Taking the expectation when $n = 1$ is easy. We just get \begin{align} \mathbb{E} Z &= c \cdot \mathbb{E}\left[2^{X} \left(\frac{1}{2}\right)^{1-X} \right] \\\ &= c \cdot \left(2 \cdot 1 \cdot \frac{1}{2} + 1 \cdot \frac{1}{2} \cdot \frac{1}{2} \right) \\\ &= \frac{5}{4} c . \end{align}

For $n > 1$, I initially thought this was going to be really hard. But thinking about it a bit more, it seems like the fact that a binomial just equals the sum of many Bernoulli random variables makes this easy too. Formally, since $X = X_1 + \cdots + X_n$ for some $n$ i.i.d. Bernoulli random variables, $$\mathbb{E} Z = c \cdot \mathbb{E}\left[2^{X} \left(\frac{1}{2}\right)^{1-X} \right] = c \cdot \prod_{i=1}^n\mathbb{E}\left[2^{X_i} \left(\frac{1}{2}\right)^{1-X_i} \right] = \left(5 / 4\right)^n c.$$

2. Show that $\mathbb{V}(X) = 0$ iff $P(X = c) = 1$ for some $c$.

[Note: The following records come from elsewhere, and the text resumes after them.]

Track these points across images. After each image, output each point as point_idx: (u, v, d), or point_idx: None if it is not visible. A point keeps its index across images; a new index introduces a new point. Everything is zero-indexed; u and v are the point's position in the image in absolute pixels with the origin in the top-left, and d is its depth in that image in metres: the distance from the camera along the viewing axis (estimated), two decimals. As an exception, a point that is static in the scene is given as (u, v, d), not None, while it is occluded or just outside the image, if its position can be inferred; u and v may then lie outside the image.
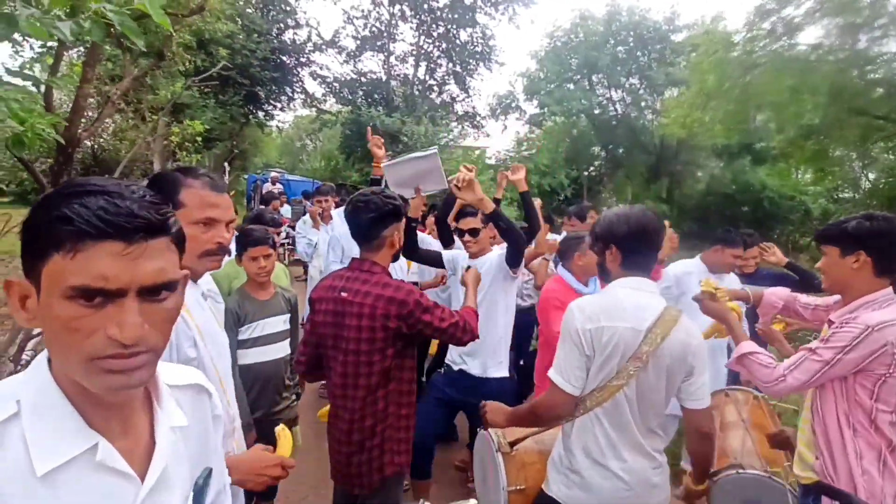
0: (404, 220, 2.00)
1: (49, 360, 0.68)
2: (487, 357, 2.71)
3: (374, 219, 1.84)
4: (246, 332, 2.36)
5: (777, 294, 2.22)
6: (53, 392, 0.66)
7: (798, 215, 18.18)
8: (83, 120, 3.78)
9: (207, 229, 1.29)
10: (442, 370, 2.93)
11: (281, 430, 1.38)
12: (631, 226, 1.58)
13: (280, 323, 2.50)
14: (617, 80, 21.69)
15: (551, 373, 1.58)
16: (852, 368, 1.62)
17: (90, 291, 0.60)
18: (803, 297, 2.17)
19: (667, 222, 2.82)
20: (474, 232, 2.75)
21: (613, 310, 1.53)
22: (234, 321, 2.31)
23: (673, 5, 29.47)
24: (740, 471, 2.17)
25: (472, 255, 2.87)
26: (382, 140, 3.20)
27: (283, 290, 2.60)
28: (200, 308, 1.35)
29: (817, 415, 1.74)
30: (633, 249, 1.60)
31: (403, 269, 3.96)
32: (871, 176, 16.79)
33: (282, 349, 2.49)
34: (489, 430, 1.90)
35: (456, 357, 2.83)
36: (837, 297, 1.97)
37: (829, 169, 15.96)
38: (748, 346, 1.83)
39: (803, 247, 16.40)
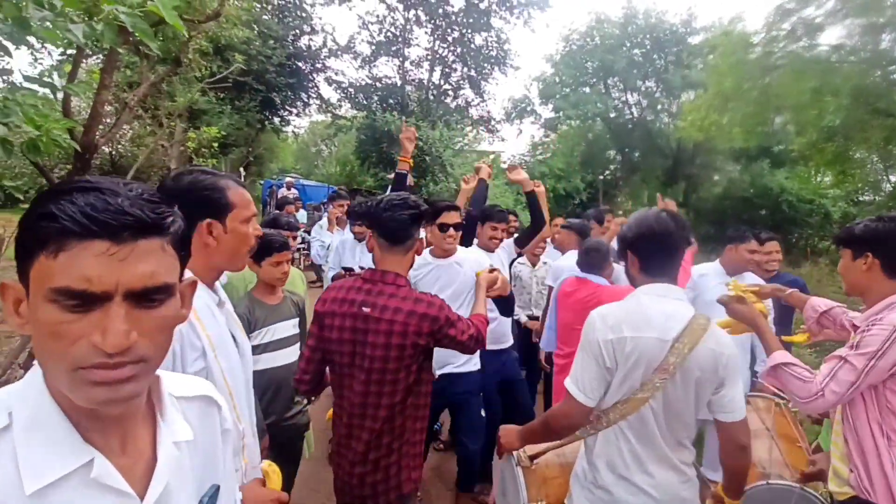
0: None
1: None
2: (466, 356, 2.74)
3: (414, 216, 1.75)
4: (257, 338, 2.33)
5: (823, 301, 2.08)
6: (47, 404, 0.62)
7: (817, 219, 17.82)
8: (101, 126, 3.82)
9: (251, 226, 1.33)
10: None
11: (268, 466, 1.34)
12: (641, 229, 1.53)
13: (290, 327, 2.47)
14: (633, 83, 21.54)
15: (567, 381, 1.52)
16: (885, 374, 1.53)
17: (73, 294, 0.56)
18: (851, 312, 2.03)
19: None
20: (459, 226, 2.70)
21: (637, 319, 1.46)
22: (245, 327, 2.28)
23: (690, 7, 29.25)
24: (770, 482, 2.08)
25: (446, 254, 2.72)
26: (416, 133, 3.19)
27: (290, 294, 2.57)
28: (213, 317, 1.30)
29: (848, 425, 1.66)
30: (648, 253, 1.53)
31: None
32: (893, 178, 16.41)
33: (293, 353, 2.46)
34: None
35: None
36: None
37: (850, 171, 15.61)
38: (782, 355, 1.70)
39: (822, 251, 16.05)
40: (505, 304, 2.60)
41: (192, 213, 1.23)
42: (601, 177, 22.03)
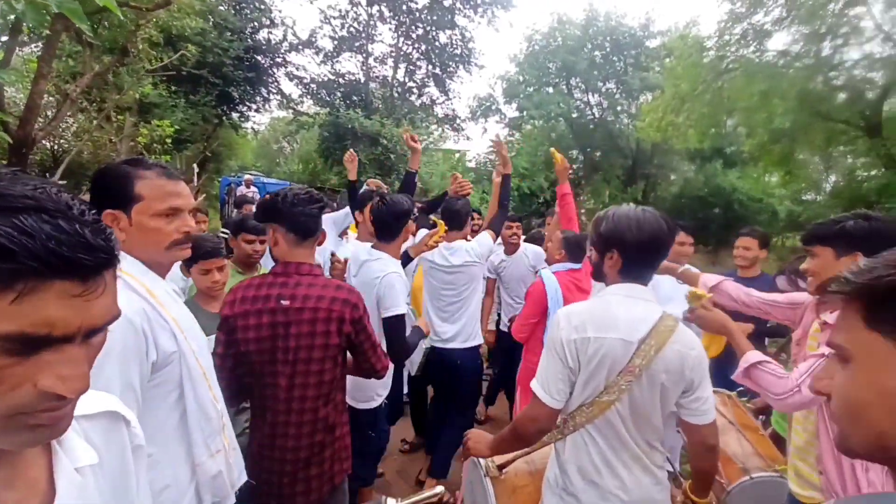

The reverse direction is easy. We just note that $P(X = c) = 1 \implies \mathbb{E}[X] = c \land \mathbb{E}[X^2] = c^2$, so $$\mathbb{V}(X) = \mathbb{E}\left[X^2\right] - \mathbb{E}[X]^2 = c^2 - c^2 = 0.$$

For the forward direction, we have to work things about a bit more explicitly. The formula for $\mathbb{V}(X)$ tells us \begin{align} \mathbb{E}\left[\left(X-\mu_X\right)^2\right] &= 0 \\\ \sum_{x_i \in X} (x_i-\mu_X)^2 \Pr(X=x) &= 0. \end{align}

Because of the probability axioms and the squared term, each term in the sum is always non-negative and the probabilities have to sum to 1. So, the only way this sum can equal 0 is if $\Pr(X = \mu_X) = 1$ for an arbitrary choice of $\mu_X$. The same thing holds for a continuous distribution, since its density can never be negative. One way to see this is to note that the density is the derivative of the CDF, and so it’s always non-negative.